Annie Dookhan of Franklin has a change-of-plea hearing scheduled for Friday in Suffolk Superior Court. She initially pleaded not guilty to a total of 27 charges.
State police shut down the state Department of Public Health lab she worked at after discovering the extent of Dookhan’s alleged misconduct.
Prosecutors said Dookhan admitted “dry labbing,” or testing only a fraction of a batch of samples, then listing them all as positive for illegal drugs, to “improve her productivity and burnish her reputation.”
Since the lab closed in August 2012, at least 1,100 criminal cases have been dismissed or not prosecuted because of tainted evidence or other fallout from the lab’s closing.
Prosecutors from state Attorney General Martha Coakley’s office recommended a sentence of up to seven years in prison, while Dookhan’s lawyer recommended a sentence of no more than a year.
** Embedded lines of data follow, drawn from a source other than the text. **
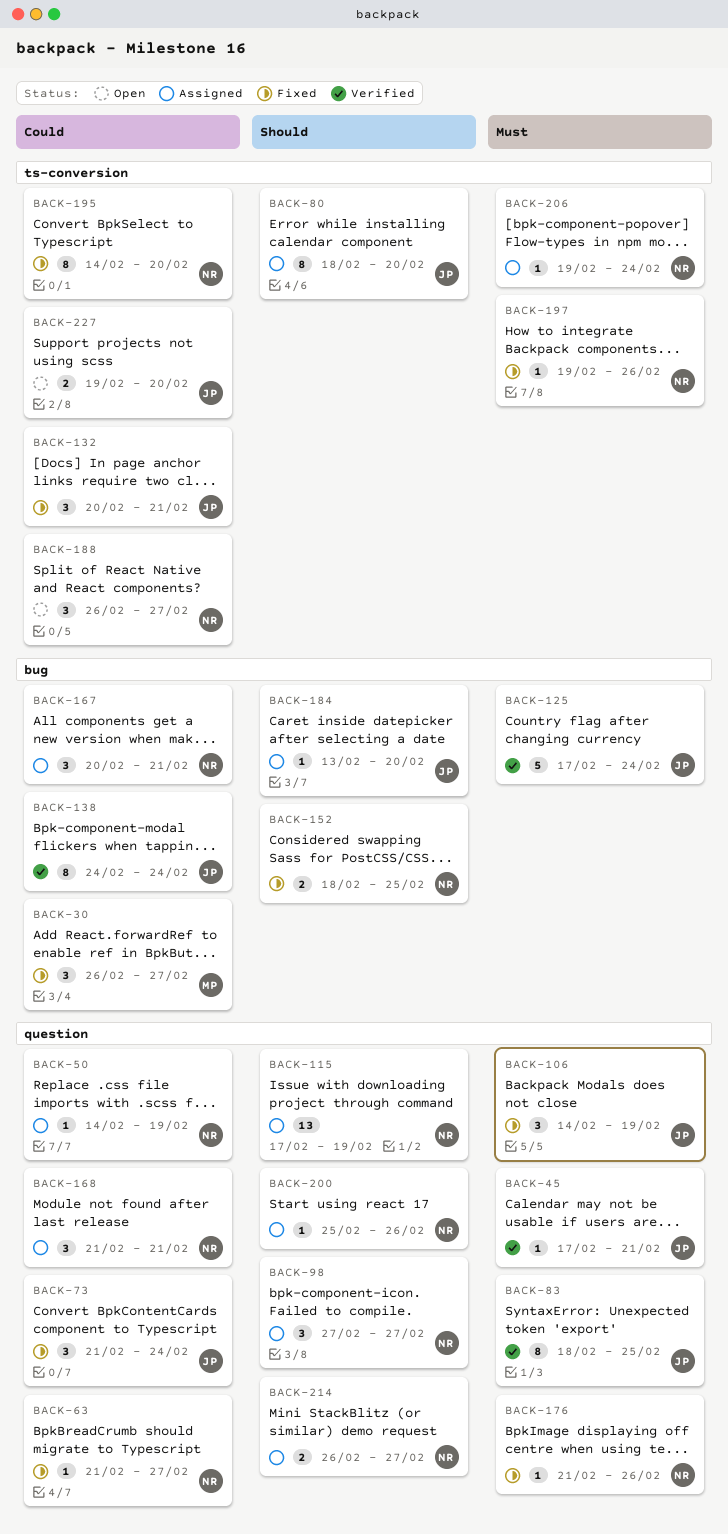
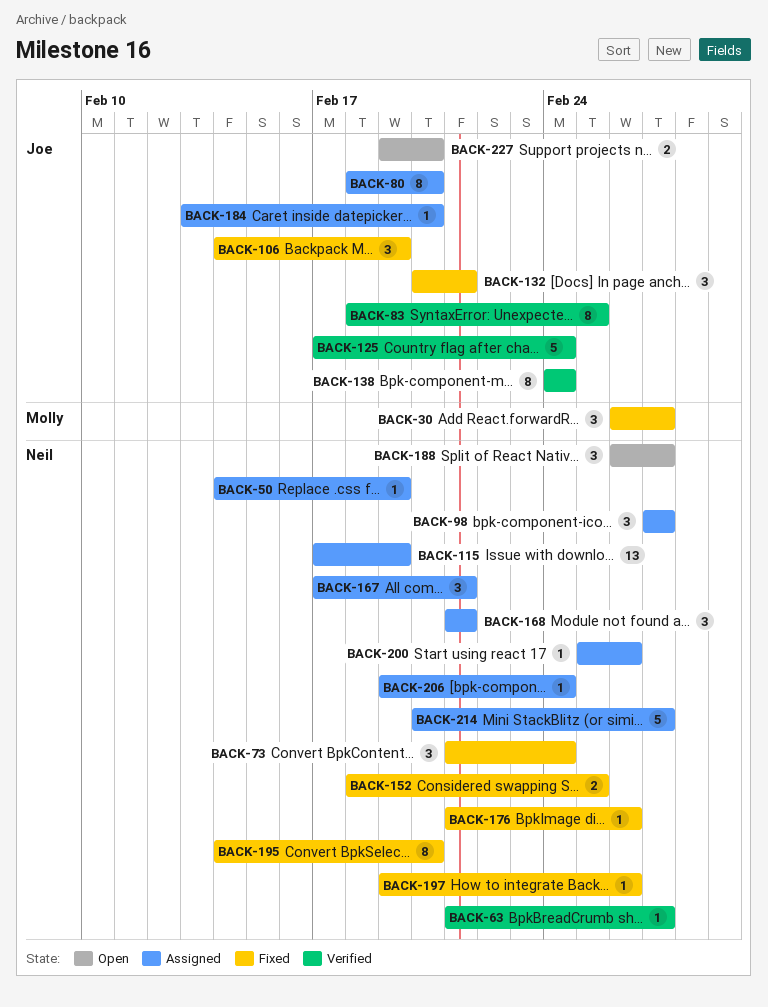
BACK-45: present -> none
BACK-63, status: Fixed -> Verified
BACK-73, owner: Joe -> Neil
BACK-167, start: Feb 20 -> Feb 17
BACK-214, estimate: 2 -> 5
BACK-214, start: Feb 26 -> Feb 20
Judge Carol Ball said in a written memo that she would impose a sentence of no more than three to five years if Dookhan decided to change her plea to guilty.
Dookhan’s lawyer, Nicolas Gordon, argued that she made a series of tragic mistakes and that her only motivation was to be “the hardest-working and most prolific and most productive chemist.”
“This is not a woman who ever set out to hurt anyone,” Gordon argued during a court hearing last month.
Prosecutors, however, said Dookhan’s actions had caused “egregious damage” to the criminal justice system and cost the state millions of dollars to assess the damage and mitigate the effect on thousands of people charged with drug offenses during the nine years Dookhan worked at the lab. The court system has been flooded with motions for new trials filed by defendants in drug cases.